Preparation of mB7-1-GPI anchored Lewis tumor cell vaccine and its anti-tumor effect
10.3760/cma.j.issn.1008-1372.2010.06.005
- VernacularTitle:mB7-1-GPI融合蛋白锚定Lewis细胞疫苗的制备及抗肿瘤作用
- Author:
Guang ZHU
;
Gangming XIAO
;
Wenxiang WANG
;
Pingyong YI
- Publication Type:Journal Article
- Keywords:
Alkaline phosphatase/GE;
Glycosylphosphatidylinositols;
Antigens,CD80/GE/IM;
Cancer vaccines/BI;
Recombinant fusion proteins/GE/BI;
Gene amplification;
Lung neoplasms/TH
- From:
Journal of Chinese Physician
2010;12(6):728-731
- CountryChina
- Language:Chinese
-
Abstract:
Objective To prepare the mB7-1-GPI-anchored Lewis vaccine and investigate its antitumor effects. Methods mB7-1-GPI was incorporated on Lewis tumor cells and mB7-1-GPI-anchoring tumor vaccine was prepared. The anti-tumor immunity induced by the prepared mB7-1-GPI-anchored Lewis tumor cell vaccine in tumor-bearing mice was observed. Results Flow cytometric analysis showed that mB7-1-GPI were positively expressed on the surface of Lewis tumor cells.

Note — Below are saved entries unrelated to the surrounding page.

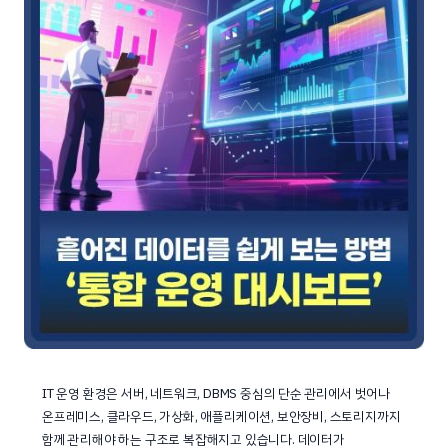
IT 운영 환경은 서버, 네트워크, DBMS 중심의 단순 관리에서 벗어나
온프레미스, 클라우드, 가상화, 애플리케이션, 보안장비, 스토리지까지
함께 관리해야 하는 구조로 복잡해지고 있습니다. 데이터가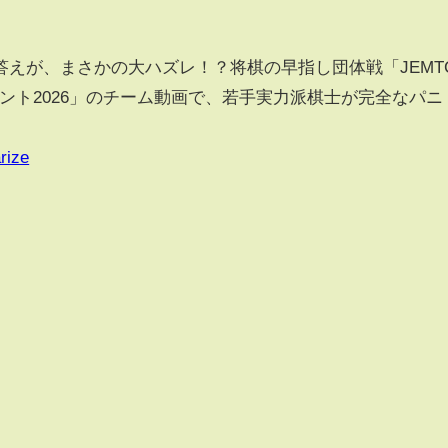
えが、まさかの大ハズレ！？将棋の早指し団体戦「JEMT
メント2026」のチーム動画で、若手実力派棋士が完全なパニ
rize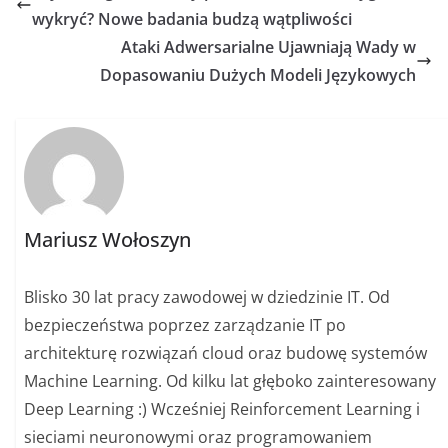
wykryć? Nowe badania budzą wątpliwości
Ataki Adwersarialne Ujawniają Wady w
Dopasowaniu Dużych Modeli Językowych
Mariusz Wołoszyn
Blisko 30 lat pracy zawodowej w dziedzinie IT. Od
bezpieczeństwa poprzez zarządzanie IT po
architekturę rozwiązań cloud oraz budowę systemów
Machine Learning. Od kilku lat głęboko zainteresowany
Deep Learning :) Wcześniej Reinforcement Learning i
sieciami neuronowymi oraz programowaniem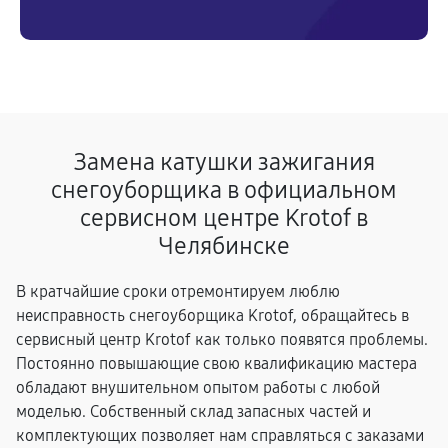
Замена катушки зажигания
снегоуборщика в официальном
сервисном центре Krotof в
Челябинске
В кратчайшие сроки отремонтируем люблю
неисправность снегоуборщика Krotof, обращайтесь в
сервисный центр Krotof как только появятся проблемы.
Постоянно повышающие свою квалификацию мастера
обладают внушительном опытом работы с любой
моделью. Собственный склад запасных частей и
комплектующих позволяет нам справляться с заказами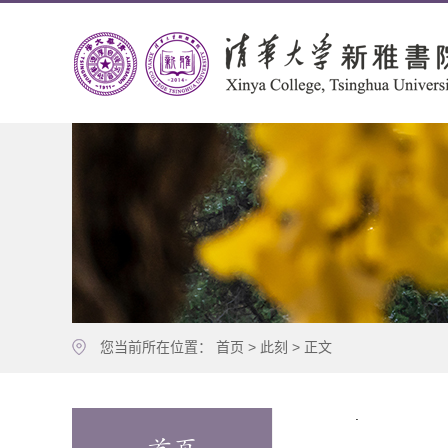
您当前所在位置：
首页
>
此刻
> 正文
.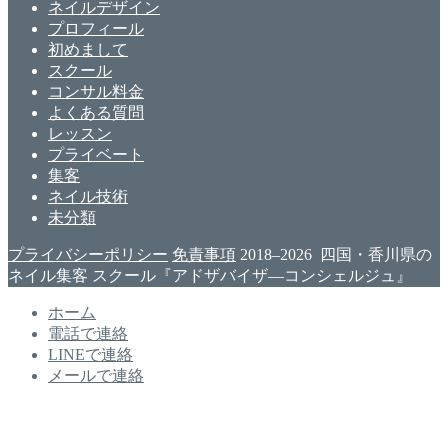
ネイルデザイン
プロフィール
初めまして
スクール
コンサル料金
よくある質問
レッスン
プライベート
集客
ネイル技術
未分類
プライバシーポリシー
免責事項
2018–2026 四国・香川県の
ネイル集客 スクール『アドザバイザ―コンシェルジュ』
ホーム
電話で連絡
LINEで連絡
メールで連絡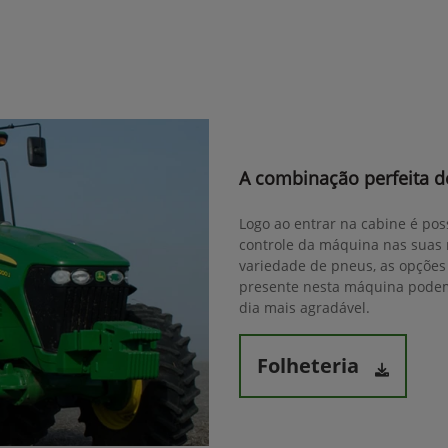
A combinação perfeita de
Logo ao entrar na cabine é pos
controle da máquina nas suas 
variedade de pneus, as opções 
presente nesta máquina podem 
dia mais agradável.
Folheteria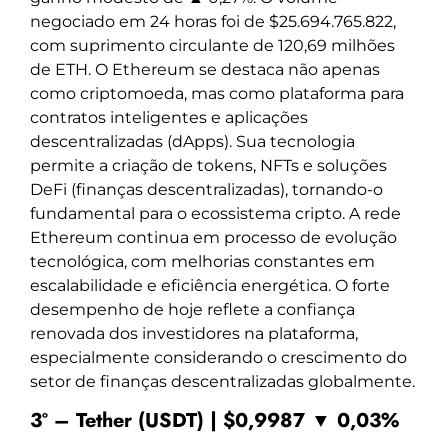
negociado em 24 horas foi de $25.694.765.822,
com suprimento circulante de 120,69 milhões
de ETH. O Ethereum se destaca não apenas
como criptomoeda, mas como plataforma para
contratos inteligentes e aplicações
descentralizadas (dApps). Sua tecnologia
permite a criação de tokens, NFTs e soluções
DeFi (finanças descentralizadas), tornando-o
fundamental para o ecossistema cripto. A rede
Ethereum continua em processo de evolução
tecnológica, com melhorias constantes em
escalabilidade e eficiência energética. O forte
desempenho de hoje reflete a confiança
renovada dos investidores na plataforma,
especialmente considerando o crescimento do
setor de finanças descentralizadas globalmente.
3º – Tether (USDT) | $0,9987 ▼ 0,03%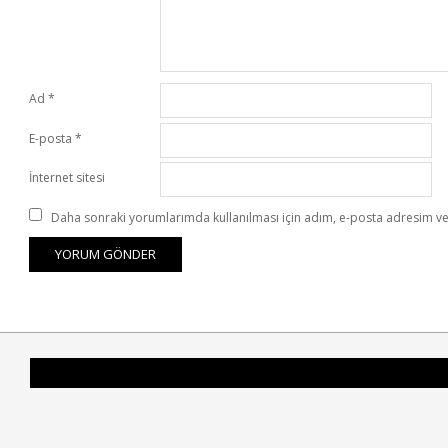
Ad
*
E-posta
*
İnternet sitesi
Daha sonraki yorumlarımda kullanılması için adım, e-posta adresim ve 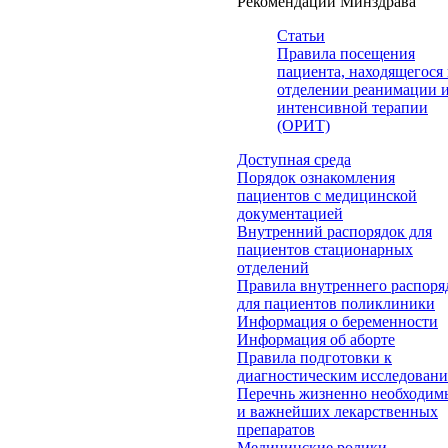
Рекомендации Минздрава
Статьи
Правила посещения
пациента, находящегося 
отделении реанимации 
интенсивной терапии
(ОРИТ)
Доступная среда
Порядок ознакомления
пациентов с медицинской
документацией
Внутренний распорядок для
пациентов стационарных
отделений
Правила внутреннего распоря
для пациентов поликлиники
Информация о беременности
Информация об аборте
Правила подготовки к
диагностическим исследован
Перечнь жизненно необходим
и важнейших лекарственных
препаратов
Медицинские ролики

After Lewis tumor cells incubated with mB7-1-GPI, the positive rate (PR) of mB7-1 antigen was 95.8% (0h), 93.6% (4h), 91.1% (8h) and the fluorescence intensity (FI) was 11.2(0h), 10. 6(4h), 9. 8(8h). The IL-2 and IFN-γ production of splenic lymphocytes + lewis cells was (25.9 ± 1.4) pg/ml, (56. 0± 3. 5 ) pg/ml. The IL-2 and IFN-γ production of splenic lymphocytes + lewis/mB7-1-GPI was ( 871.3 ± 10. 4 ) pg/ml, ( 1329. 0 ± 11.9 ) pg/ml. In 25 days, the mean diameter of tumor of Lewis/mB7-1 -GPI was shorter than Lewis( 1.4 ± 0. 21 )cm & ( 2. 5 ± 0. 27 )cm , P < 0. 05 ). Lewis tumor cell-bearing C57BL/6 mice treated with Lewis/mB7-1-GPI vaccine survived much longer than mice treated with Lewis vaccine ( 75.2 ± 2. 0 ) d & (40. 2 ± 2. 0 ) d ( P < 0. 05 ). Conclusion The Lewis tumor vaccine prepared with mB7-1-GPI fusion protein significantly inhibited the tumor growth in Lewis bearing mice. It represented an useful new strategy for attaching immunological factor onto tumor cell surfaces without genetic manipulation.